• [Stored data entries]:
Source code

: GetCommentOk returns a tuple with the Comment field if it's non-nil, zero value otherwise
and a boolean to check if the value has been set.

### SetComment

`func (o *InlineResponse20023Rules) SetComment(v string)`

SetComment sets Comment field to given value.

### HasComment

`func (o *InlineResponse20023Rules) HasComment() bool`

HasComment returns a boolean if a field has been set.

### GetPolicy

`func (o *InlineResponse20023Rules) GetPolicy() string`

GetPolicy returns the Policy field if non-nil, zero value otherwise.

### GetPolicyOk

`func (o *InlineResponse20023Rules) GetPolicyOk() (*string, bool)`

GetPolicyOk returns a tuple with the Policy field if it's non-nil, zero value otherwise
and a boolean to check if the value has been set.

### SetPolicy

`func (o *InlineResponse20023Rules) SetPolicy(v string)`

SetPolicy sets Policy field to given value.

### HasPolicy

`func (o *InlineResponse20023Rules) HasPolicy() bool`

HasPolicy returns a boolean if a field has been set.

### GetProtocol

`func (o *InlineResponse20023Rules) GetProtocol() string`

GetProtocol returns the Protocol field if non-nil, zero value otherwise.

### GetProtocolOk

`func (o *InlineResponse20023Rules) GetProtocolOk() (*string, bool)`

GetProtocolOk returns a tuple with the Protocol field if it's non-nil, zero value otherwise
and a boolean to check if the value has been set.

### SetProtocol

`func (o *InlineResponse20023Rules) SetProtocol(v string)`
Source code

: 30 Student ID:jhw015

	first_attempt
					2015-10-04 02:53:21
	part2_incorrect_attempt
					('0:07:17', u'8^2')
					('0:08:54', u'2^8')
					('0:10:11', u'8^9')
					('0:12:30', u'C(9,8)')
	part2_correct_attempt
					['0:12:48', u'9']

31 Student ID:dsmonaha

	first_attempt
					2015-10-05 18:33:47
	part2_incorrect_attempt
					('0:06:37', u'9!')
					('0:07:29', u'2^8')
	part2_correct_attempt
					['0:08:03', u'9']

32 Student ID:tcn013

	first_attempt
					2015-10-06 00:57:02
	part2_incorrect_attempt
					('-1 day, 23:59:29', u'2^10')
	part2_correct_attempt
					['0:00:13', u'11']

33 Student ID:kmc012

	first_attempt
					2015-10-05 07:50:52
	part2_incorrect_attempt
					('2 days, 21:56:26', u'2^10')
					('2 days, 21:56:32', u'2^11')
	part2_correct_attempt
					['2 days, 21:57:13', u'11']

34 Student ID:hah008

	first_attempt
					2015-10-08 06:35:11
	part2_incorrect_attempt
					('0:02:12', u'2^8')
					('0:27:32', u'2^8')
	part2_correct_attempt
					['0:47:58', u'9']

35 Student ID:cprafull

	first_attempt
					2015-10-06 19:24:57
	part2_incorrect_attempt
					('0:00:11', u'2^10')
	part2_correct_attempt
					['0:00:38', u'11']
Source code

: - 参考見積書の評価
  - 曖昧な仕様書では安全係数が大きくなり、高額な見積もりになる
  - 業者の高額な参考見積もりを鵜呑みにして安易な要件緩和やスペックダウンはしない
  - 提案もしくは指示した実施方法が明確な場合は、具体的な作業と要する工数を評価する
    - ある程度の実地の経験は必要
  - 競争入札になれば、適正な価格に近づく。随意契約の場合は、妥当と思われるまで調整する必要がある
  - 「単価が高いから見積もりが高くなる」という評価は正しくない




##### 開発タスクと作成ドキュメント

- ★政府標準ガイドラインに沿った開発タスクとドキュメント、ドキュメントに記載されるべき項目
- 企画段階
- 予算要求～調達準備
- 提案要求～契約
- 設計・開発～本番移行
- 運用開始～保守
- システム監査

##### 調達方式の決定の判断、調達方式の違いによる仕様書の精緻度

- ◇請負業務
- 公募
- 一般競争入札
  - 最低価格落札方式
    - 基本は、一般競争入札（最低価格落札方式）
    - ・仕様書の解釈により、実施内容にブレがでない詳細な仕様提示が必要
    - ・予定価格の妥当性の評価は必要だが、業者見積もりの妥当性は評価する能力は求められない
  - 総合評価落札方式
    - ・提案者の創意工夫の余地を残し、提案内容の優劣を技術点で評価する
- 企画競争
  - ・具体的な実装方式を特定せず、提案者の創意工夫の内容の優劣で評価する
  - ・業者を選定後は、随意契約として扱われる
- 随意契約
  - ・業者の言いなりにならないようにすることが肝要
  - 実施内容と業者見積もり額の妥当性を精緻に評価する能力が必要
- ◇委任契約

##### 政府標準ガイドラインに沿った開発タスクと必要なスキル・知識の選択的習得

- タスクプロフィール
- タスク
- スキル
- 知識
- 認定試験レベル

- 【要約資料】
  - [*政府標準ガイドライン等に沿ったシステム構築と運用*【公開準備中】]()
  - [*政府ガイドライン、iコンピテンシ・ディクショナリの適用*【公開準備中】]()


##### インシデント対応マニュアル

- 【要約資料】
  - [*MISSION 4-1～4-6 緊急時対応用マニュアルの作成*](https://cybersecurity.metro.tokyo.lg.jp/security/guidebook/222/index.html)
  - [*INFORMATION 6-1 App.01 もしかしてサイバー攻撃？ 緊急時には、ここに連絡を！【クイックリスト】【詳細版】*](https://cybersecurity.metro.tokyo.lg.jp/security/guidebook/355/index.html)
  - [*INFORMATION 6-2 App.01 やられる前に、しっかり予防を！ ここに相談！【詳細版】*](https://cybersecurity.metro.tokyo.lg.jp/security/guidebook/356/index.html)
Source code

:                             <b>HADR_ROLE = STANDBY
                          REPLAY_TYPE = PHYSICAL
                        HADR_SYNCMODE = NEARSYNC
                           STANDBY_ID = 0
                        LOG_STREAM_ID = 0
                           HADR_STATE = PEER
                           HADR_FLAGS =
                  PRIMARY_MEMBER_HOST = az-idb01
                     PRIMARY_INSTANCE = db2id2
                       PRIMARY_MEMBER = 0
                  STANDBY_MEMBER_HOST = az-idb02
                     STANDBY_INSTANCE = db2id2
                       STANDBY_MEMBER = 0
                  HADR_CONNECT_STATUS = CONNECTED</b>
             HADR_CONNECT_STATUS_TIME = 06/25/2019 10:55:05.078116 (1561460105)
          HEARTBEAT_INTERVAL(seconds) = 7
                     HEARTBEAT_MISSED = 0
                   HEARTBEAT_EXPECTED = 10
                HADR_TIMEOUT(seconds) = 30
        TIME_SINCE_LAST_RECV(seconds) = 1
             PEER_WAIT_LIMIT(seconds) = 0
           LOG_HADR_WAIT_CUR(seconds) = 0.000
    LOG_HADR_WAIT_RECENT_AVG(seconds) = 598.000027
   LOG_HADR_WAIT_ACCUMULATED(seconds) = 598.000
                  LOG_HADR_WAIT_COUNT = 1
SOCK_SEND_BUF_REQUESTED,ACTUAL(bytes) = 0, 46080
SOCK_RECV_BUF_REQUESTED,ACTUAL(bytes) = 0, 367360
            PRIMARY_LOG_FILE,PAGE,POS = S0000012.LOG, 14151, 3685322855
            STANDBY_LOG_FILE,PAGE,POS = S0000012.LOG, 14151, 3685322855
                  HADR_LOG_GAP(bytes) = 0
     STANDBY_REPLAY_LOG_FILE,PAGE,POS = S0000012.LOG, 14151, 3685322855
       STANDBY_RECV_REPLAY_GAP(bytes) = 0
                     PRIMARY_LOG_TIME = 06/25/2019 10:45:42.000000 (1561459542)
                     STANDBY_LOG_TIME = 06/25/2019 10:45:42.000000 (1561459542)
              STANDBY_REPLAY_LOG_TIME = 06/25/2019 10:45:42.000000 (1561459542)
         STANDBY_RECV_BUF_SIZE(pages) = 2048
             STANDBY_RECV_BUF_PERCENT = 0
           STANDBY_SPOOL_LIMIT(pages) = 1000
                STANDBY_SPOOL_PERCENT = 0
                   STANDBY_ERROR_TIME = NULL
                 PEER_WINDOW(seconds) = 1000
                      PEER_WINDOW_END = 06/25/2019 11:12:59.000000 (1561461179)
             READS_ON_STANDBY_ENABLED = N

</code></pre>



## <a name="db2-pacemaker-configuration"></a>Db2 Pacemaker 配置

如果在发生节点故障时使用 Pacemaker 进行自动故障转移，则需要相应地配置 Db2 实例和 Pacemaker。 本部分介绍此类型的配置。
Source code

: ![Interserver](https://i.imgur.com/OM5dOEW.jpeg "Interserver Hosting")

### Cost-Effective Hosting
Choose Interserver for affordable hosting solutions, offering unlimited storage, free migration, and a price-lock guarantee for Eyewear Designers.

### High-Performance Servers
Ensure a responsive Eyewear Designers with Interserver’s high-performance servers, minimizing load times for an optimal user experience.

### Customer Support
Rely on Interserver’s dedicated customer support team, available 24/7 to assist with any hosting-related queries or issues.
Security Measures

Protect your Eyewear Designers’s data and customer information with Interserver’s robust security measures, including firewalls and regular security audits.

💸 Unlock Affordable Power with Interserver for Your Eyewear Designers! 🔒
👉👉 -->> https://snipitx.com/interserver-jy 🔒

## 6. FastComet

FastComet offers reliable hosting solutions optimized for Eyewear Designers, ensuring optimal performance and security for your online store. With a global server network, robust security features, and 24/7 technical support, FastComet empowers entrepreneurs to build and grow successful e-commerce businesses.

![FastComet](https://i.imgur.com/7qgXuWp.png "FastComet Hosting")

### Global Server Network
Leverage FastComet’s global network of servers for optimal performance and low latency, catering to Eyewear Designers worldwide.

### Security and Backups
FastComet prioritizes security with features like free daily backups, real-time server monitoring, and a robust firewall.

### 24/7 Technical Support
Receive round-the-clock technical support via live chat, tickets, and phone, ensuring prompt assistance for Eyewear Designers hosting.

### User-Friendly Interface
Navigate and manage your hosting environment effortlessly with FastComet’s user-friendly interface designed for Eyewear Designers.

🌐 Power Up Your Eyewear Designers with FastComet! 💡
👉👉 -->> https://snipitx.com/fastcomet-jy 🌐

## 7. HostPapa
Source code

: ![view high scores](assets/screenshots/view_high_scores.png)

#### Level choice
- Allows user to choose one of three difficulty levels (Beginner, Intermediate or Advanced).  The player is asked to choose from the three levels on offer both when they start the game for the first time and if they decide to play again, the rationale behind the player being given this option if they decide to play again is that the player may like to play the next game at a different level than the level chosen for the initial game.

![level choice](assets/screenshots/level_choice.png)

• [WHAT YOU WILL DO]:
In the entries above, please find the line with "LOG_STREAM_ID = 0" and the line with "READS_ON_STANDBY_ENABLED = N", then write out exactly those two lines and every line between them, and nothing more.

• [SOLUTION TO THIS PROBLEM]:
                        LOG_STREAM_ID = 0
                           HADR_STATE = PEER
                           HADR_FLAGS =
                  PRIMARY_MEMBER_HOST = az-idb01
                     PRIMARY_INSTANCE = db2id2
                       PRIMARY_MEMBER = 0
                  STANDBY_MEMBER_HOST = az-idb02
                     STANDBY_INSTANCE = db2id2
                       STANDBY_MEMBER = 0
                  HADR_CONNECT_STATUS = CONNECTED</b>
             HADR_CONNECT_STATUS_TIME = 06/25/2019 10:55:05.078116 (1561460105)
          HEARTBEAT_INTERVAL(seconds) = 7
                     HEARTBEAT_MISSED = 0
                   HEARTBEAT_EXPECTED = 10
                HADR_TIMEOUT(seconds) = 30
        TIME_SINCE_LAST_RECV(seconds) = 1
             PEER_WAIT_LIMIT(seconds) = 0
           LOG_HADR_WAIT_CUR(seconds) = 0.000
    LOG_HADR_WAIT_RECENT_AVG(seconds) = 598.000027
   LOG_HADR_WAIT_ACCUMULATED(seconds) = 598.000
                  LOG_HADR_WAIT_COUNT = 1
SOCK_SEND_BUF_REQUESTED,ACTUAL(bytes) = 0, 46080
SOCK_RECV_BUF_REQUESTED,ACTUAL(bytes) = 0, 367360
            PRIMARY_LOG_FILE,PAGE,POS = S0000012.LOG, 14151, 3685322855
            STANDBY_LOG_FILE,PAGE,POS = S0000012.LOG, 14151, 3685322855
                  HADR_LOG_GAP(bytes) = 0
     STANDBY_REPLAY_LOG_FILE,PAGE,POS = S0000012.LOG, 14151, 3685322855
       STANDBY_RECV_REPLAY_GAP(bytes) = 0
                     PRIMARY_LOG_TIME = 06/25/2019 10:45:42.000000 (1561459542)
                     STANDBY_LOG_TIME = 06/25/2019 10:45:42.000000 (1561459542)
              STANDBY_REPLAY_LOG_TIME = 06/25/2019 10:45:42.000000 (1561459542)
         STANDBY_RECV_BUF_SIZE(pages) = 2048
             STANDBY_RECV_BUF_PERCENT = 0
           STANDBY_SPOOL_LIMIT(pages) = 1000
                STANDBY_SPOOL_PERCENT = 0
                   STANDBY_ERROR_TIME = NULL
                 PEER_WINDOW(seconds) = 1000
                      PEER_WINDOW_END = 06/25/2019 11:12:59.000000 (1561461179)
             READS_ON_STANDBY_ENABLED = N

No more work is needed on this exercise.